3. One of the best things this lifestyle of gaining back my health has really given me is reconnecting me with the truth that nothing is impossible. And in that, rediscovering my childlike faith. Though I wanted to attempt a shot at trying to change my ways time and time again in the past, I — for the longest season — assumed I couldn’t. Why? I’m still not sure. Maybe because I was uninformed? Maybe because I didn’t think I’d have the time or money? Probably because I just lacked a desire in general because… like anything important to grasp in life, it wasn’t easy. But proving yourself wrong on your potential is an amazing feeling. It’s empowering, it’s satisfying, and it allows yourself to marinate in the newly defined concept of success. This will look different for everyone, but it is an important idea. I have redefined myself as a successful person, for no one else but me. Because I set small, realistic, short-term expectations, get there, and understand that it is about these small victories that lead to a war fought. By seeing myself “get there” with my healthier and wiser eating habits for my personal body, I have seeped this attitude toward my desire to getting to a better place with my faith again. Becoming a better wife. Being a better friend. Being a better neighbor. Being a better person. These are all graspable, real, doable projects that begin with a positive change in our attitude. And where ever that stem can grow from, let it. For me, it started in the kitchen.

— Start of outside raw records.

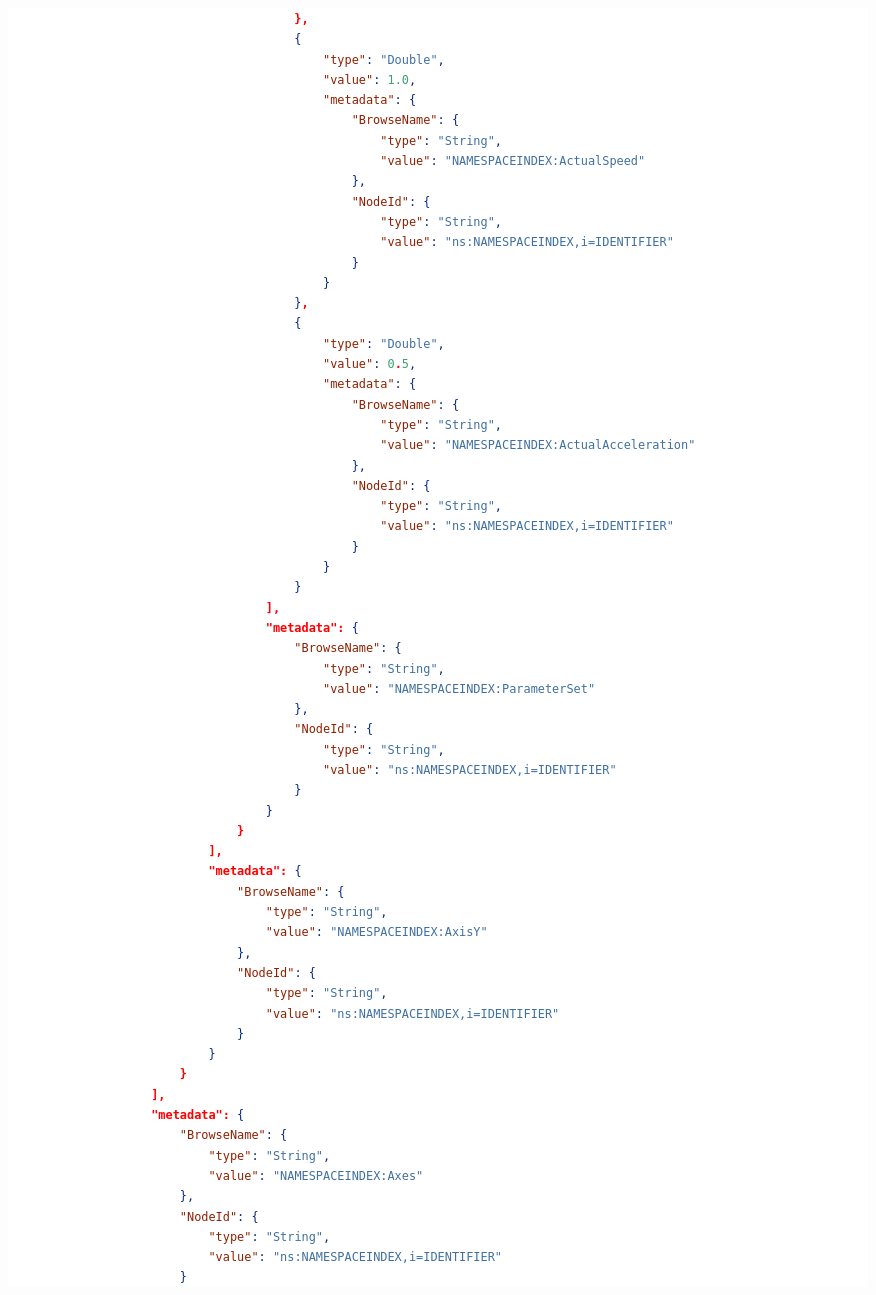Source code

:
 ```json
										},
										{
											"type": "Double",
											"value": 1.0,
											"metadata": {
												"BrowseName": {
													"type": "String",
													"value": "NAMESPACEINDEX:ActualSpeed"
												},
												"NodeId": {
													"type": "String",
													"value": "ns:NAMESPACEINDEX,i=IDENTIFIER"
												}
											}
										},
										{
											"type": "Double",
											"value": 0.5,
											"metadata": {
												"BrowseName": {
													"type": "String",
													"value": "NAMESPACEINDEX:ActualAcceleration"
												},
												"NodeId": {
													"type": "String",
													"value": "ns:NAMESPACEINDEX,i=IDENTIFIER"
												}
											}
										}
									],
									"metadata": {
										"BrowseName": {
											"type": "String",
											"value": "NAMESPACEINDEX:ParameterSet"
										},
										"NodeId": {
											"type": "String",
											"value": "ns:NAMESPACEINDEX,i=IDENTIFIER"
										}
									}
								}
							],
							"metadata": {
								"BrowseName": {
									"type": "String",
									"value": "NAMESPACEINDEX:AxisY"
								},
								"NodeId": {
									"type": "String",
									"value": "ns:NAMESPACEINDEX,i=IDENTIFIER"
								}
							}
						}
					],
					"metadata": {
						"BrowseName": {
							"type": "String",
							"value": "NAMESPACEINDEX:Axes"
						},
						"NodeId": {
							"type": "String",
							"value": "ns:NAMESPACEINDEX,i=IDENTIFIER"
						}
```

It’s true what they say, you really are what you eat. It controls a LOT more of you than you think you do. From the types of proteins to the types of hormones they manipulate. (And you allow it to by eating it!) From the healthy fats to the artificial sugars. From killing your memory to maintaining it. From a life leading to an eventual heart disease to being able to run with your grandchildren at ages unimaginable. From being grumpy to feeling like you can jump off of the walls. From the table to the workplace. From the inside out.
I’ll try to get better at listing recipes. I know I’ve gotten requests but… Let me be honest — I cook like my mother! (Yikes.) I don’t measure, I don’t write things down… I taste as I go, I change it up every time, and I love making cooking into an art! BUTTTT… I WILL try to do better. Until then, take my suggested measurements with a grain of salt. (Unintended pun.) Also, just be inspired! Get crazy in the kitchen! That’s how I find most of my favorite consistent recipes! I try new things, mess up, and create something fab that’s here to stay.
Here is one of mine and Corey’s faves. I’ll call it… Green Babies. (Because they look like they’re coddled up in a blanket… Until they’re eaten. Is that morbid?)
A bunch of collard greens
1 cup of mushrooms (chopped)
3/4 cup of carrots (chopped)
1 cup of quinoa
1/3 cup of red bell pepper (chopped)
1/2 cup of corn
Season with salt, pepper, and nutritional yeast to taste! (As usual.)
Stir in the quinoa mix with the carrots and mushroom. Add the corn, curry powder, onion powder, and keep it on low heat as the mixture immerses together. Add little bit of water if the texture is too dry.
And there you have it! Little Green Babies to love and devour! You can add pan-tossed tofu chopped up in there as well for extra texture and protein. You can add anything you’d really like, honestly. I just hope these little posts can inspire you! Enjoy!